Art First Projects
Helena Goldwater / Rebecca Partridge
17 March – 28 April, 2011
Art First Projects is delighted to present the work of two artists who express a response to the natural world in radically different ways:
At first glance Helena Goldwater’s paintings are delicate but intense watercolours of plant forms. Their attention to detail appears to record nature as a perfectly evolved endeavour. On closer reading however, they reveal hybridised forms, that begin to question truthful representations of the natural order, and in doing so present unidentifiable, biomorphic forms that inhabit in-between states of being. A sinister quality, or something rather humorous emerges, underpinned by the titles. This combination of qualities invites the viewer to experience a degree of discomfort, disrupted by pleasure.
Goldwater has been making performance art since 1989, and paintings since 2003, and in her paintings a concern with the performative is evident. Her watercolours reveal a dedication to the time consuming process of careful, almost obsessive depiction and conceptual exploration, that in themselves can be read as a ‘performance’ on paper. In both her practices she expresses a devotion to craft, utilizing water and paint as alchemical materials. Her performances, which often last many hours, echo her paintings, which take months to make, developing over time to inhabit something ‘other’ than the human realm.
Helena Goldwater graduated from Goldsmith’s Fine Art in 1989 and the Slade School of Art Fine Art (Media) in 1992. She has been nominated twice for the Paul Hamlyn Awards for Visual Artists.

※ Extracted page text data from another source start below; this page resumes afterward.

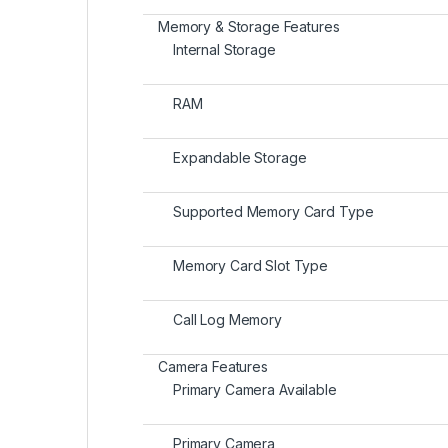
Memory & Storage Features
Internal Storage
RAM
Expandable Storage
Supported Memory Card Type
Memory Card Slot Type
Call Log Memory
Camera Features
Primary Camera Available
Primary Camera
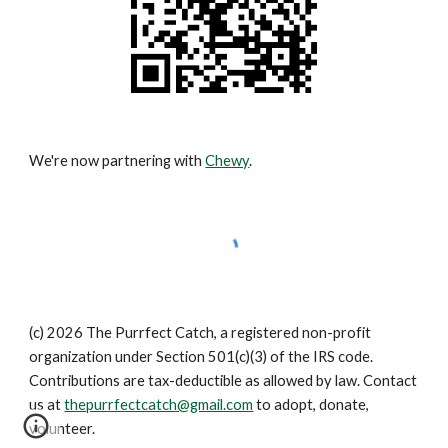
We're now partnering with
Chewy
.
(c) 2026 The Purrfect Catch, a registered non-profit
organization under Section 501(c)(3) of the IRS code.
Contributions are tax-deductible as allowed by law. Contact
us at
thepurrfectcatch@gmail.com
to adopt, donate,
volunteer.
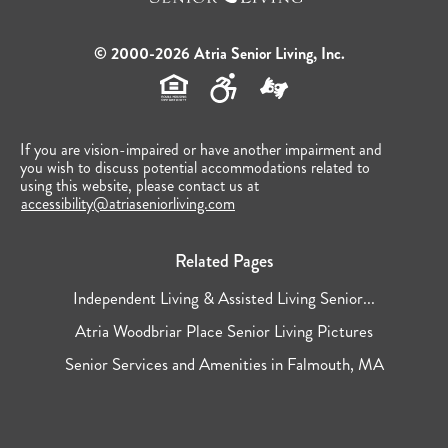
© 2000-2026 Atria Senior Living, Inc.
If you are vision-impaired or have another impairment and
you wish to discuss potential accommodations related to
using this website, please contact us at
accessibility@atriaseniorliving.com
Related Pages
Independent Living & Assisted Living Senior...
Atria Woodbriar Place Senior Living Pictures
Senior Services and Amenities in Falmouth, MA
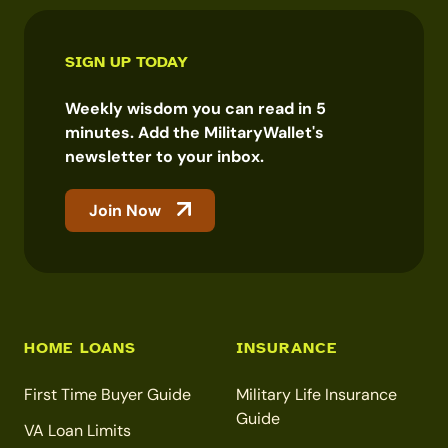
SIGN UP TODAY
Weekly wisdom you can read in 5
minutes. Add the MilitaryWallet's
newsletter to your inbox.
Join Now
HOME LOANS
INSURANCE
First Time Buyer Guide
Military Life Insurance
Guide
VA Loan Limits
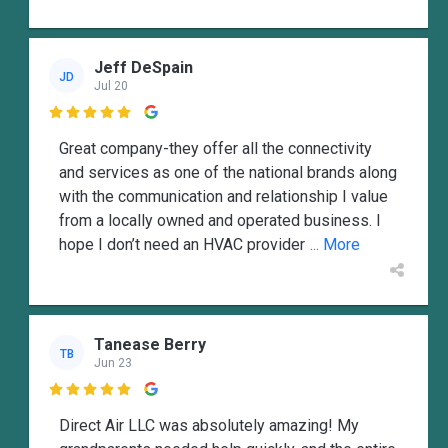
Jeff DeSpain
JD
Jul 20

Great company-they offer all the connectivity
and services as one of the national brands along
with the communication and relationship I value
from a locally owned and operated business. I
hope I don’t need an HVAC provider
... More
Tanease Berry
TB
Jun 23

Direct Air LLC was absolutely amazing! My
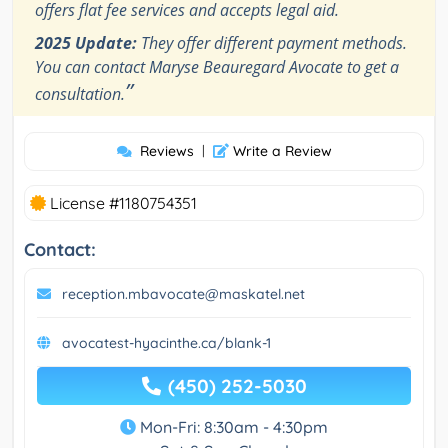
offers flat fee services and accepts legal aid.
2025 Update:
They offer different payment methods.
You can contact Maryse Beauregard Avocate to get a
”
consultation.
Reviews
|
Write a Review
License #1180754351
Contact:
reception.mbavocate@maskatel.net
avocatest-hyacinthe.ca/blank-1
(450) 252-5030
Mon-Fri: 8:30am - 4:30pm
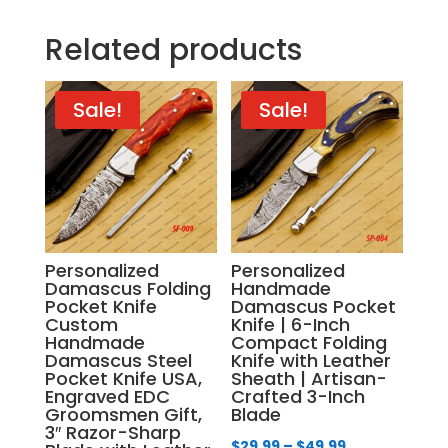
Related products
Sale!
Sale!
Personalized
Personalized
Damascus Folding
Handmade
Pocket Knife
Damascus Pocket
Custom
Knife | 6-Inch
Handmade
Compact Folding
Damascus Steel
Knife with Leather
Pocket Knife USA,
Sheath | Artisan-
Engraved EDC
Crafted 3-Inch
Groomsmen Gift,
Blade
3″ Razor-Sharp
Price
$
29.99
–
$
49.99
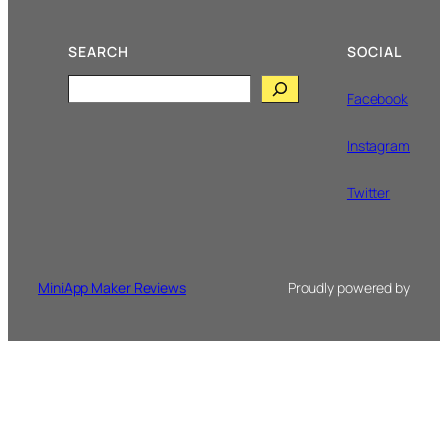
SEARCH
SOCIAL
Search
Facebook
Instagram
Twitter
MiniApp Maker Reviews
Proudly powered by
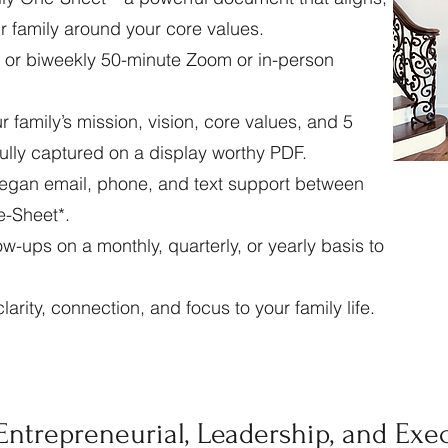
r family around your core values.
 or biweekly 50-minute Zoom or in-person
family’s mission, vision, core values, and 5
ifully captured on a display worthy PDF.
egan email, phone, and text support between
e-Sheet*.
w-ups on a monthly, quarterly, or yearly basis to
larity, connection, and focus to your family life.
Entrepreneurial, Leadership, and Exe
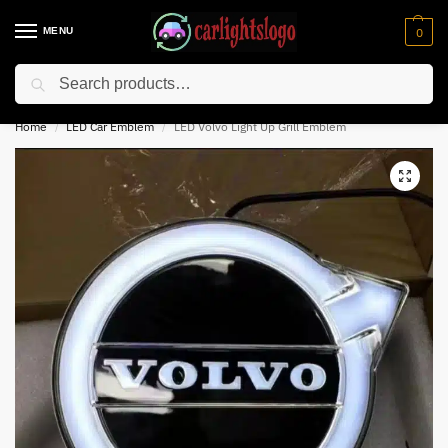
MENU
0
Search
⚡ 10% off for new customer with code “NC10”
Home
LED Car Emblem
LED Volvo Light Up Grill Emblem
/
/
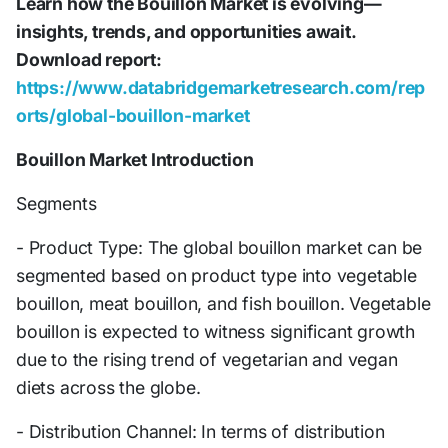
Learn how the Bouillon Market is evolving—
insights, trends, and opportunities await.
Download report:
https://www.databridgemarketresearch.com/rep
orts/global-bouillon-market
Bouillon Market Introduction
Segments
- Product Type: The global bouillon market can be
segmented based on product type into vegetable
bouillon, meat bouillon, and fish bouillon. Vegetable
bouillon is expected to witness significant growth
due to the rising trend of vegetarian and vegan
diets across the globe.
- Distribution Channel: In terms of distribution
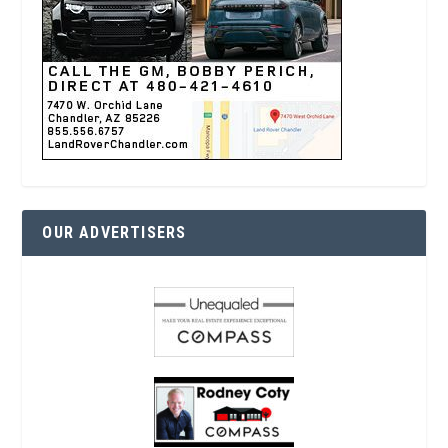
OUR ADVERTISERS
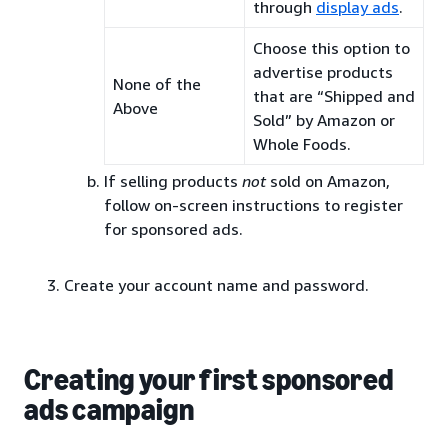
through
display ads
.
Choose this option to
advertise products
None of the
that are “Shipped and
Above
Sold” by Amazon or
Whole Foods.
If selling products
not
sold on Amazon,
follow on-screen instructions to register
for sponsored ads.
Create your account name and password.
Creating your first sponsored
ads campaign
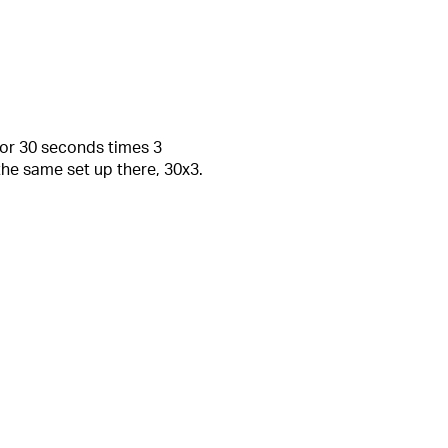
for 30 seconds times 3
he same set up there, 30x3.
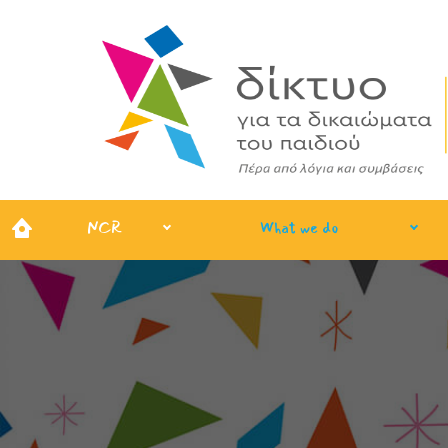
NCR
What we do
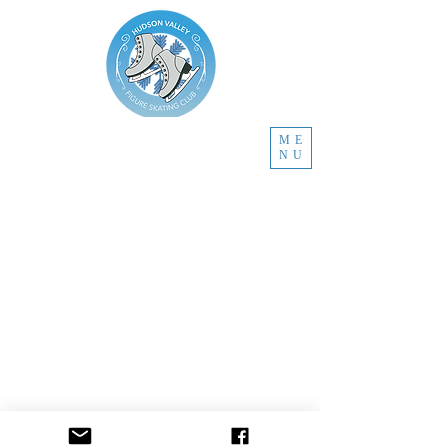
ME
NU
Located in Newburgh, New York 12550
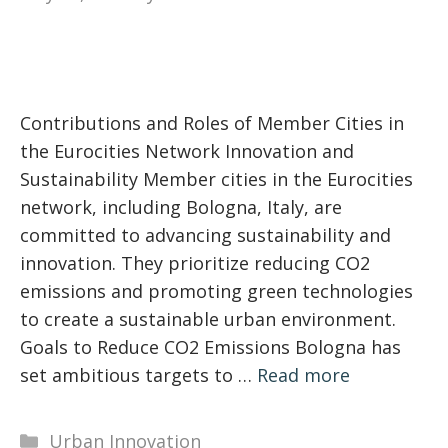
Contributions and Roles of Member Cities in
the Eurocities Network Innovation and
Sustainability Member cities in the Eurocities
network, including Bologna, Italy, are
committed to advancing sustainability and
innovation. They prioritize reducing CO2
emissions and promoting green technologies
to create a sustainable urban environment.
Goals to Reduce CO2 Emissions Bologna has
set ambitious targets to …
Read more
Categories
Urban Innovation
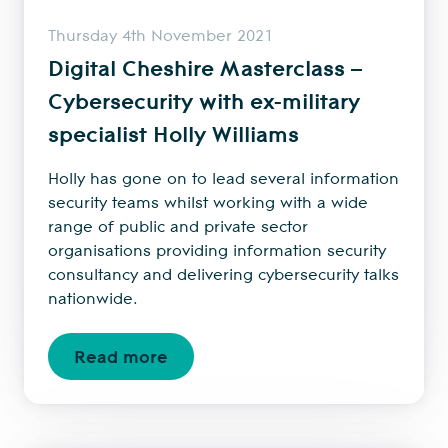
Thursday 4th November 2021
Digital Cheshire Masterclass –
Cybersecurity with ex-military
specialist Holly Williams
Holly has gone on to lead several information
security teams whilst working with a wide
range of public and private sector
organisations providing information security
consultancy and delivering cybersecurity talks
nationwide.
Read more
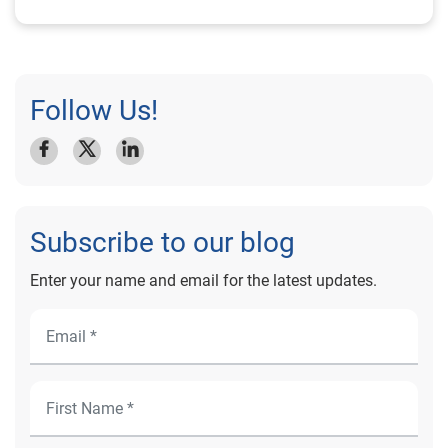
Follow Us!
Subscribe to our blog
Enter your name and email for the latest updates.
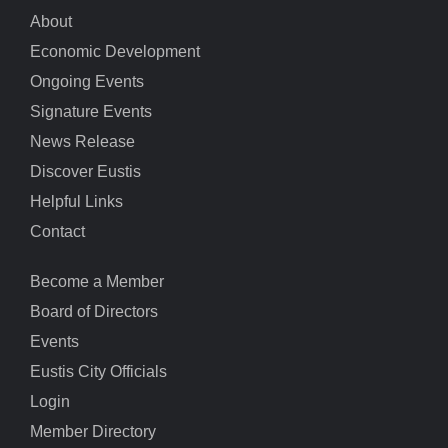
About
Economic Development
Ongoing Events
Signature Events
News Release
Discover Eustis
Helpful Links
Contact
Become a Member
Board of Directors
Events
Eustis City Officials
Login
Member Directory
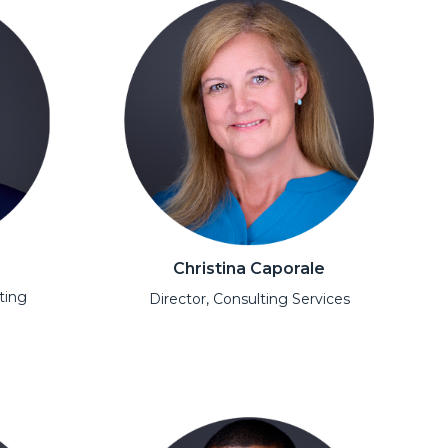
Christina Caporale
ting
Director, Consulting Services
Open Modal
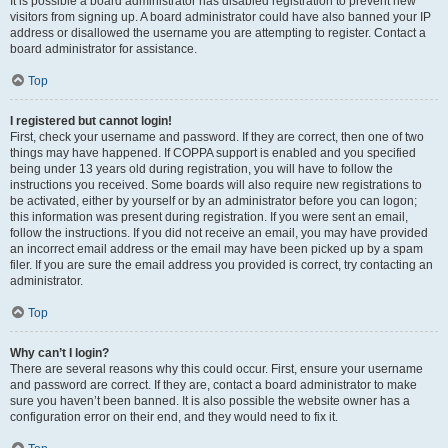
It is possible a board administrator has disabled registration to prevent new
visitors from signing up. A board administrator could have also banned your IP
address or disallowed the username you are attempting to register. Contact a
board administrator for assistance.
Top
I registered but cannot login!
First, check your username and password. If they are correct, then one of two
things may have happened. If COPPA support is enabled and you specified
being under 13 years old during registration, you will have to follow the
instructions you received. Some boards will also require new registrations to
be activated, either by yourself or by an administrator before you can logon;
this information was present during registration. If you were sent an email,
follow the instructions. If you did not receive an email, you may have provided
an incorrect email address or the email may have been picked up by a spam
filer. If you are sure the email address you provided is correct, try contacting an
administrator.
Top
Why can’t I login?
There are several reasons why this could occur. First, ensure your username
and password are correct. If they are, contact a board administrator to make
sure you haven’t been banned. It is also possible the website owner has a
configuration error on their end, and they would need to fix it.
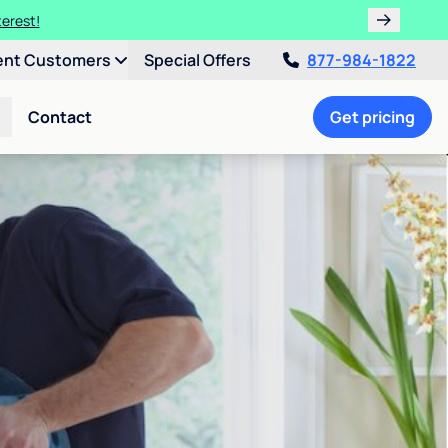
terest!
ent Customers
Special Offers
877-984-1822
Contact
Get pricing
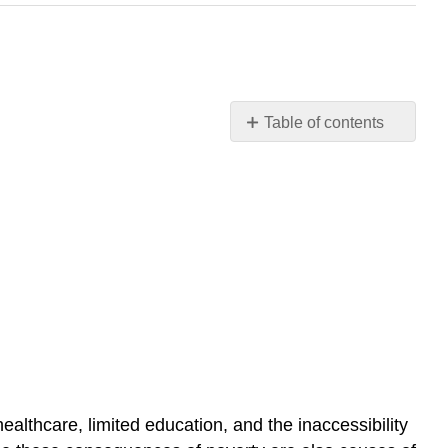
Table of contents
Consequences
of
Poverty
Slavery
Further
Research
Practice
Self-
Check:
Global
Wealth
and
althcare, limited education, and the inaccessibility
Poverty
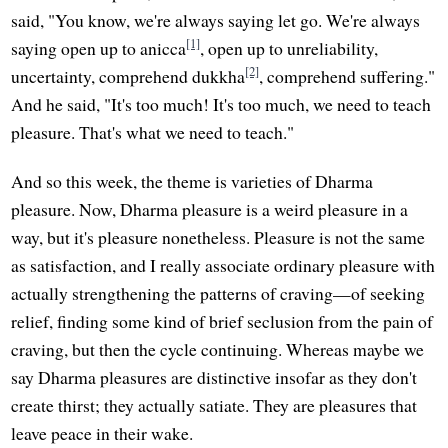
said, "You know, we're always saying let go. We're always
[1]
saying open up to anicca
, open up to unreliability,
[2]
uncertainty, comprehend dukkha
, comprehend suffering."
And he said, "It's too much! It's too much, we need to teach
pleasure. That's what we need to teach."
And so this week, the theme is varieties of Dharma
pleasure. Now, Dharma pleasure is a weird pleasure in a
way, but it's pleasure nonetheless. Pleasure is not the same
as satisfaction, and I really associate ordinary pleasure with
actually strengthening the patterns of craving—of seeking
relief, finding some kind of brief seclusion from the pain of
craving, but then the cycle continuing. Whereas maybe we
say Dharma pleasures are distinctive insofar as they don't
create thirst; they actually satiate. They are pleasures that
leave peace in their wake.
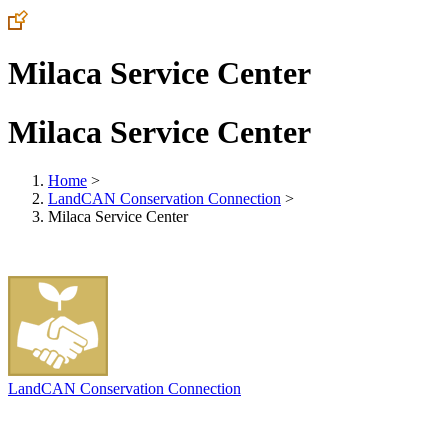
Milaca Service Center
Milaca Service Center
Home
>
LandCAN Conservation Connection
>
Milaca Service Center
LandCAN Conservation Connection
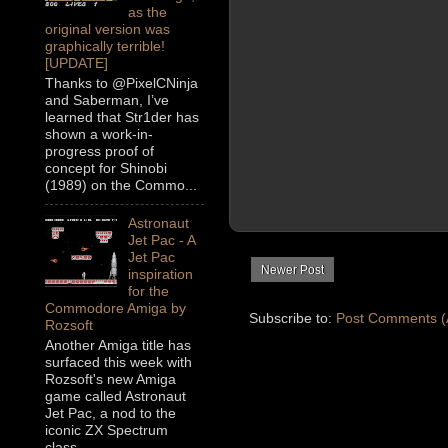
as the
original version was
graphically terrible!
[UPDATE]
Thanks to @PixelCNinja
and Saberman, I’ve
learned that Str1der has
shown a work-in-
progress proof of
concept for Shinobi
(1989) on the Commo...
Astronaut
Jet Pac - A
Jet Pac
Newer Post
inspiration
for the
Commodore Amiga by
Subscribe to:
Post Comments (
Rozsoft
Another Amiga title has
surfaced this week with
Rozsoft's new Amiga
game called Astronaut
Jet Pac, a nod to the
iconic ZX Spectrum
class...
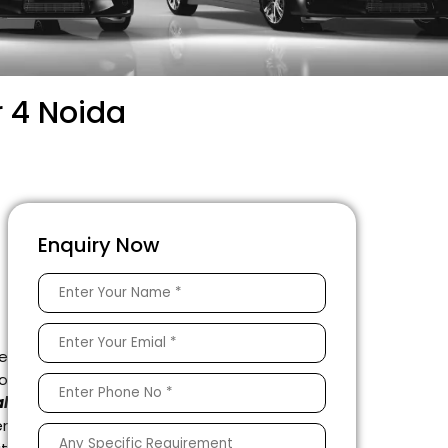
r 4 Noida
Enquiry Now
e
to
l
r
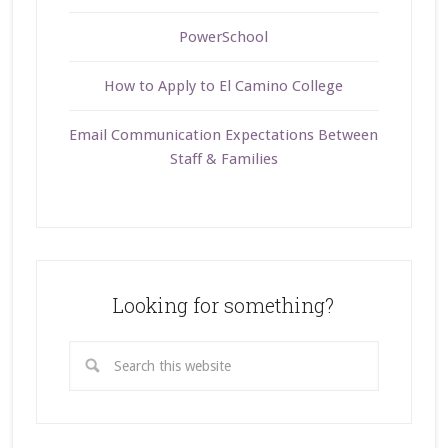
PowerSchool
How to Apply to El Camino College
Email Communication Expectations Between
Staff & Families
Looking for something?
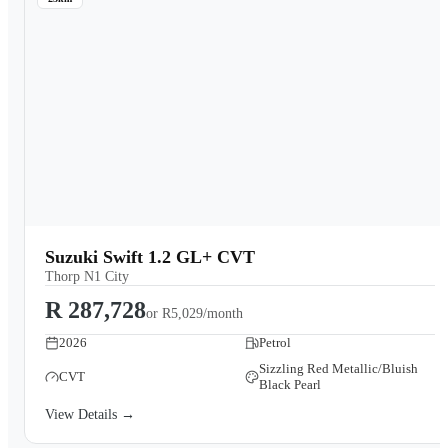
Suzuki Swift 1.2 GL+ CVT
Thorp N1 City
R 287,728
or
R5,029/month
2026
Petrol
Sizzling Red Metallic/Bluish
CVT
Black Pearl
View Details →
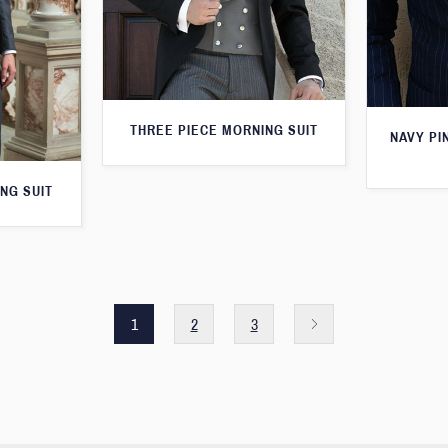
THREE PIECE MORNING SUIT
NAVY PI
NG SUIT
1
2
3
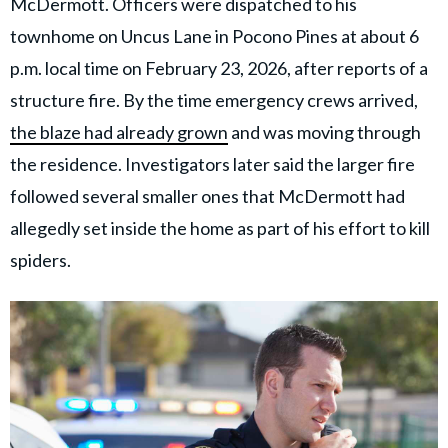
McDermott. Officers were dispatched to his
townhome on Uncus Lane in Pocono Pines at about 6
p.m. local time on February 23, 2026, after reports of a
structure fire. By the time emergency crews arrived,
the blaze had already grown
and was moving through
the residence. Investigators later said the larger fire
followed several smaller ones that McDermott had
allegedly set inside the home as part of his effort to kill
spiders.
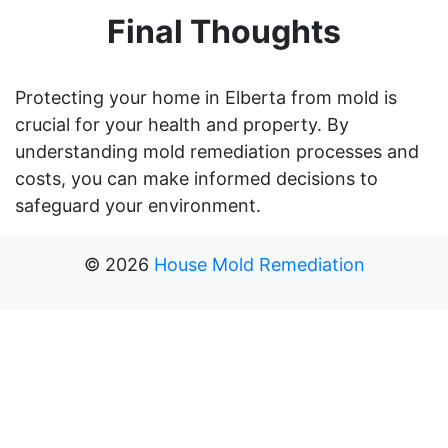
Final Thoughts
Protecting your home in Elberta from mold is
crucial for your health and property. By
understanding mold remediation processes and
costs, you can make informed decisions to
safeguard your environment.
©
2026
House Mold Remediation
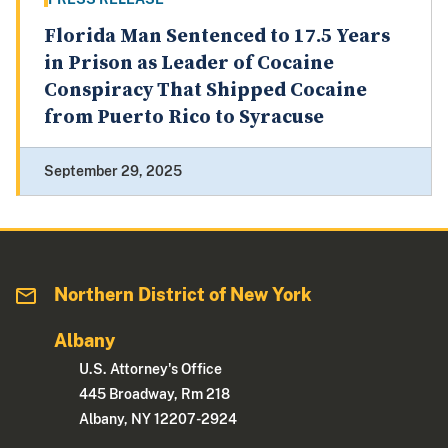
Florida Man Sentenced to 17.5 Years
in Prison as Leader of Cocaine
Conspiracy That Shipped Cocaine
from Puerto Rico to Syracuse
September 29, 2025
Northern District of New York
Albany
U.S. Attorney's Office
445 Broadway, Rm 218
Albany, NY 12207-2924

Her work has been shown extensively including at Tate Liverpool, Newlyn Art Gallery, Spacex, The Drawing Room and the Western Front, Vancouver.
Rebecca Partridge presents immaculate paintings on panel, and watercolours which draw on luminous fractal geometries, or detailed renderings of un-peopled, ‘north European romantic’ landscape.
In a recent interview she explains:
When I was very young I had synaesthetic dreams. I dreamt of white spaces in which there were these simple, bright geometric forms moving round a centre point that dissolved into a dark chaos…… Apparently it’s very common in synaesthetics to have this alphabet of forms and patterns, vortexes and spirals, particularly in early childhood. Now, I find them everywhere…… At one end of it is the bigger picture, the macro … dealing with huge, vast spaces and evoking a sense of awe and fear that is thought of as ‘sublime’. Then there is the micro, the point of origin from which this vastness has expanded, which is represented in the ordered precise geometry of Indian mandalas. They may appear very different, but actually they’re dealing with the same thing. They have a connection, a sense of continuum.
Rebecca Partridge graduated from the Royal Academy Schools in 2007, having attended Bath Spa in the 1990’s. She now divides her time between Berlin and London. She has recently had solo shows in Sweden and Germany and her work has been included in group shows across Europe and the UK. She has undertaken artist residencies in Mallorca, Iceland, France, India and Hungary.